This is a biased review.
No surprise. An unbiased review is a tough ask. Maybe AI could give you one . . . okay, garbage in/garbage out. Scratch that.
Midnight Run, the 1988 Robert DeNiro and Charles Grodin, ahem, vehicle(?) is a buddy movie. Yes it is. Despite obvious contempt for each other, Jack Walsh and Jonathan Mardukas, respectively, undertake a trip from NYC to LA.
Albeit, reluctantly for Jon Mardukas, known as The Duke. Grodin plays a former mob accountant on the run from his ex-boss, Jimmy Serrano (The way-too-funny-to-be-a-gangster, Dennis Farina), after embezzling $15 million from the criminal organization.
The Duke gives the purloined dough to charity and Serrano is on the hunt to turn Jonathan into cemetery mulch. Can't find him.
Enter Jack Walsh, former Chicago Police Officer, and proficient bounty hunter.
Walsh unearths The Duke hiding in Brooklyn; kidnaps him to return him to LA to bail out bondsman Eddie Moscone (Joe Pantoliano, as funny as Farina); and boards a flight at JFK Airport.
Then disembarks when The Duke causes a ruckus claiming a fear of flying.
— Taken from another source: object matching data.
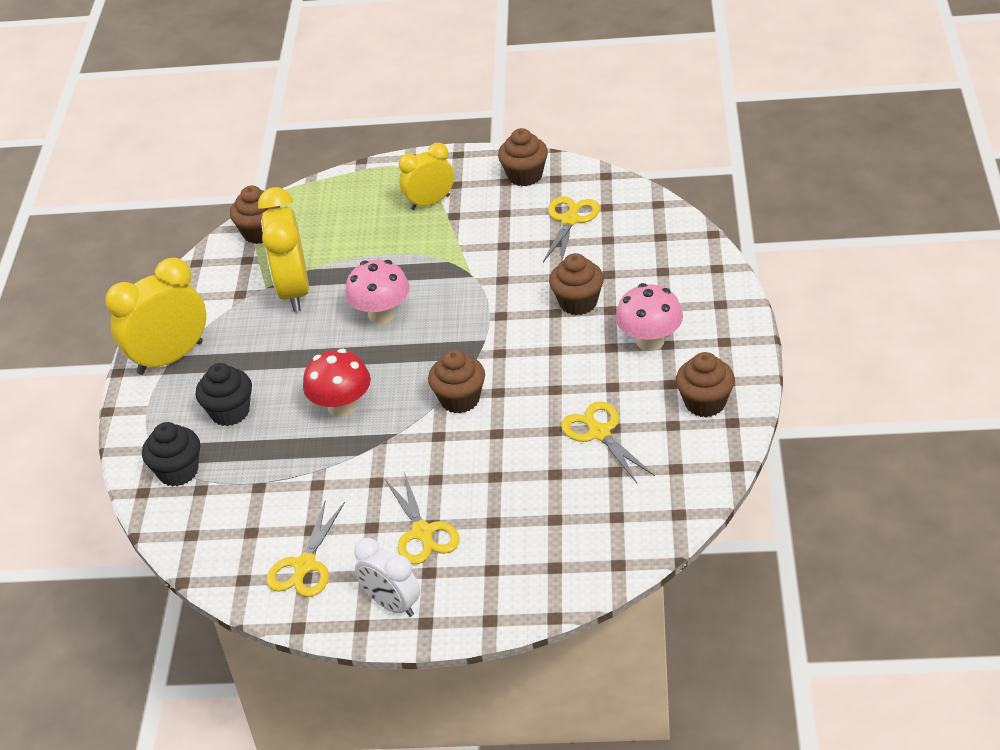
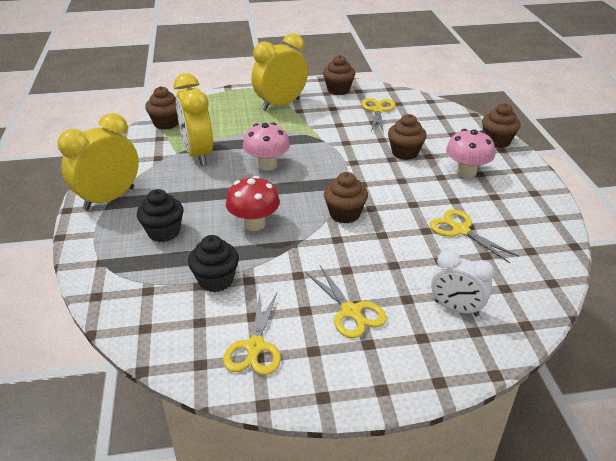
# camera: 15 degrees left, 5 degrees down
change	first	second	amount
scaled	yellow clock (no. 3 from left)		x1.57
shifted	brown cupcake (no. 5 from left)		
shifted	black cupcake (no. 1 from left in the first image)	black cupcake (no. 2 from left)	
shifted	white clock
The two take a train from Grand Central.
Then a bus from Ohio, when bounty hunter competitor, Marvin Dorfler (John Ashton, as funny as Pantoliano), boards the train and tries to snatch The Duke.
The balance of the trip includes an overnight car trip from Chicago to Amarillo, Texas. Then a Hobo odyssey aboard a freight train which eventually lands the duo in Las Vegas . . . the headquarters of Jimmy Serrano.
What else could go wrong?
Midnight Run is a comedy. And a good one. There is just enough menace from Serrano to make the multiple groups of pursuers malevolent. The humanity of The Duke, and the stupidity a couple chasers (Serrano has two hitmen who give credence to the term, "disorganized crime") balance a solid script by George Gallo and a clinic in pacing by director, Martin Brest.
If you don't laugh through the entire film, check yourself for a pulse.
Rental on Prime, Youtube, and Apple TV.